O PNCPD foi criado pelo Governo federal em dezembro do ano passado, e tem como objetivo promover e coordenar políticas públicas destinadas à conservação de pastagens degradadas em sistemas sustentáveis que visam fomentar boas práticas agropecuárias que levem à captura de carbono.
A pretensão também é que seja realizada a recuperação e conversão de até 40 milhões de hectares de pastagens no período de dez anos.
O programa considera pastagens degradadas aquelas resultantes do processo evolutivo de perda de vigor, produtividade e capacidade de recuperação natural. Essas pastagens são incapazes de sustentar os níveis de produção e a qualidade exigida pelos animais.

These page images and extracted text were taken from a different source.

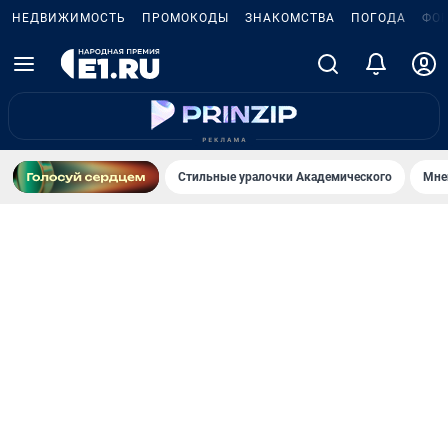
НЕДВИЖИМОСТЬ
ПРОМОКОДЫ
ЗНАКОМСТВА
ПОГОДА
ФО
Стильные уралочки Академического
Мне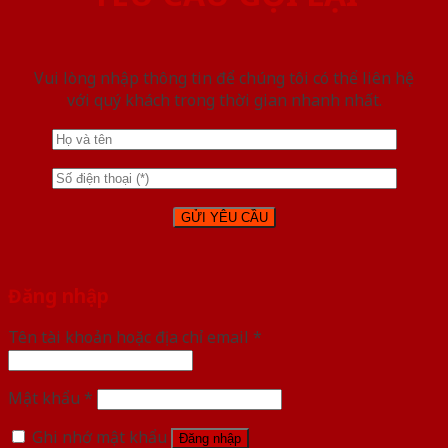
Vui lòng nhập thông tin để chúng tôi có thể liên hệ
với quý khách trong thời gian nhanh nhất.
Đăng nhập
Tên tài khoản hoặc địa chỉ email
*
Mật khẩu
*
Ghi nhớ mật khẩu
Đăng nhập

Além disso, culmina com a degradação avançada dos recursos naturais, em razão de manejos inadequados.
Com a conversão de pastagens de baixa produtividade em áreas agricultáveis, a área de produção de alimentos no Brasil sem desmatamento pode praticamente dobrar. Com isso, evita-se a expansão sobre áreas de vegetação nativa.
No Estado, existem 12 milhões de hectares de pastagens degradadas, sendo 4,7 milhões que poderão ser trabalhados com algum tipo de atividade, seja agricultura, pecuária, sistemas agroflorestais, ou silvicultura. O Plano Estadual tem meta definida para recuperar 1.167 milhão de hectares de pastagens degradadas no período de 2020-2030, independente de ações do Governo Federal e de iniciativas dos próprios produtores rurais, que dispõem de linhas de crédito do Plano Safra e de outros fundos para investir em projetos dessa natureza.